Just wonder if anyone has had any problems with using ONR and applying OR maintaining an LSP (be it wax, sealant, or nano-sealant)?


----------



## scratcher (Jul 20, 2010)

I haven't had a problem with any of my waxes or sealants so far 

I found with Powerlock that the panel sheeted it's self pretty much dry before I finished it :lol:


----------



## burgmo3 (Jun 27, 2010)

Only problem I've had if you want to call it a problem is when applying the onr it runs off the paint to quickly and doesn't give enough time to presoak.


----------



## Scotty B (Jul 1, 2009)

burgmo3 said:


> Only problem I've had if you want to call it a problem is when applying the onr it runs off the paint to quickly and doesn't give enough time to presoak.


Yes I found this a little with JETT, but it's a small compromise I can live with.


----------



## toni (Oct 30, 2005)

That means the car isn't dirty enough and there's no need for presoak


----------



## Scotty B (Jul 1, 2009)

Not pre-soaking would make me shake with fear even if it was clean.


----------



## bigalj (Jun 27, 2010)

Scotty B said:


> Not pre-soaking would make me shake with fear even if it was clean.

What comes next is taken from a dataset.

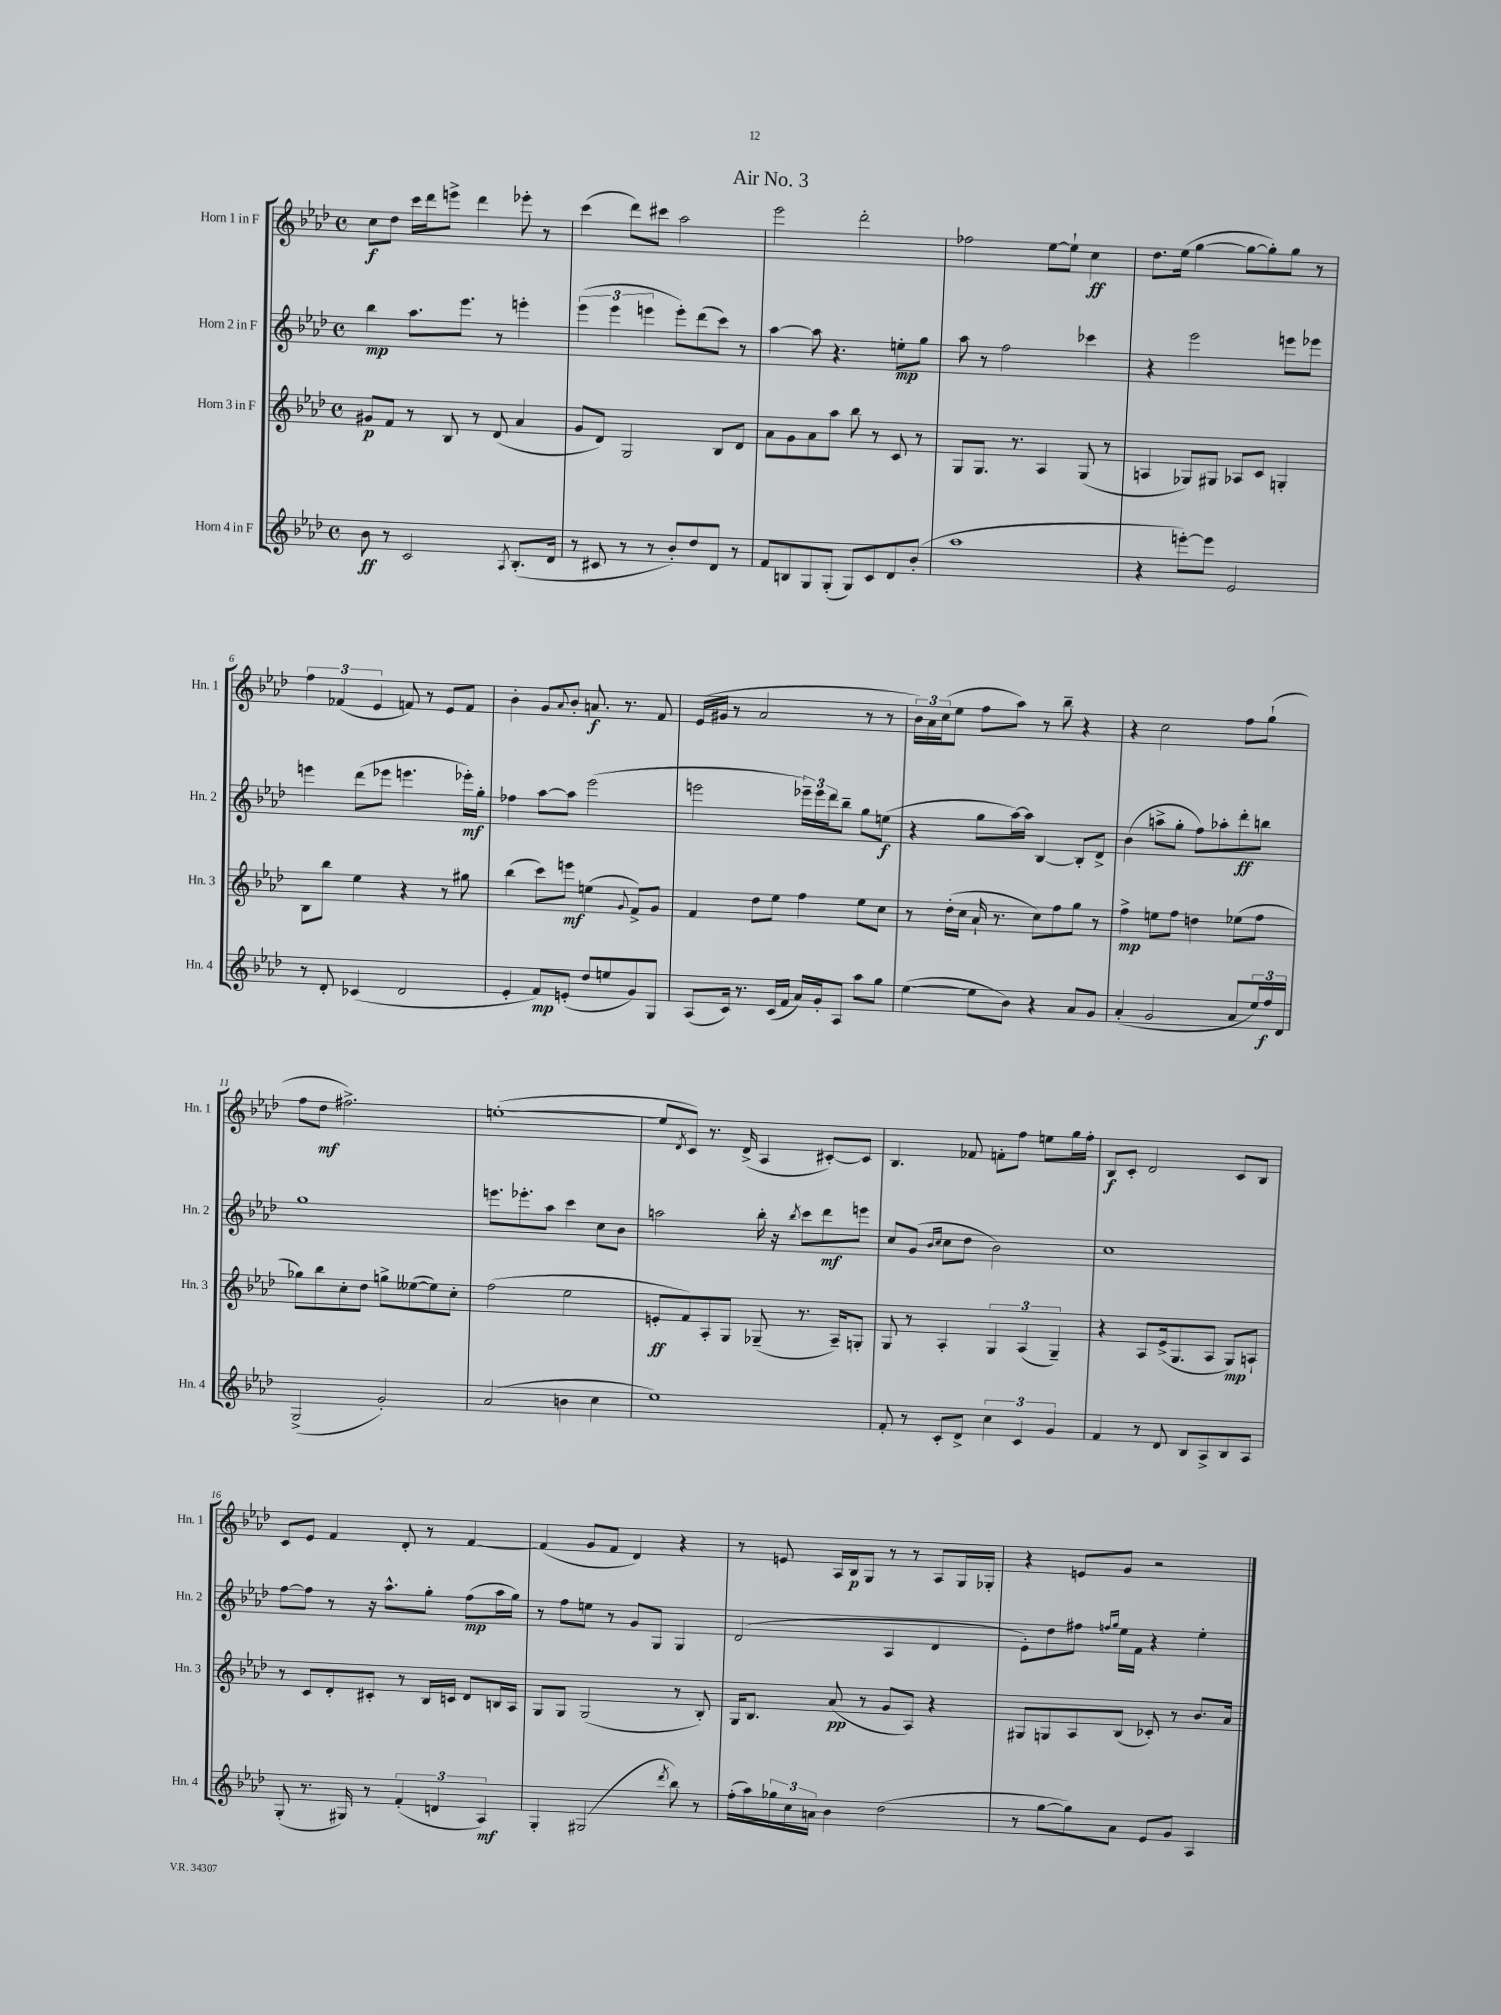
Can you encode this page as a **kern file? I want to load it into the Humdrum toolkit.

I've used ONR for 95% of my washes for the last 18 months on BMW Jet Black paint.

I have NEVER pre-soaked with solution. Just the bucket of ONR and a grout sponge and never had any issues.

You have to trust the product to do it's job. IMO, adding in the extra faff of presoaking defeats the object.


----------



## Scotty B (Jul 1, 2009)

Always thought it was a waste of time but I've always pre-soaked since I started using it years ago. I doubt this old habit is going to die any time soon, makes me feel more comfortable even though it not essential.


----------



## umi000 (Jan 14, 2011)

Not had any problems with ONR and any LSP I've used, whether during application or for maintenance.


----------



## MirfieldMat (Mar 13, 2011)

i had a problem with ONR used on a car protected with Purple haze Pro and one protected with megs #16. left a lot of streaking when using ti as a waterless wash/qd wipedown. 

I then realised it was because i had made it too strong, and since have had no issues at all.


----------



## Lowiepete (Mar 29, 2009)

burgmo3 said:


> Only problem I've had if you want to call it a problem is when applying the onr it runs off the paint to quickly and doesn't give enough time to presoak.


That sounds more like an indicator of your LSP being good at repelling dirt!

The whole point of the pre-spray (it doesn't have to be a soaking) _and_
the dwell period is to make the ONR do the hard work and to lessen, probably 
by degrees, any possibility of marring by some rogue dirt on the paint.

Pumping up a 1 litre atomiser isn't as hard as filling and carrying a second bucket...

Regards,
Steve


----------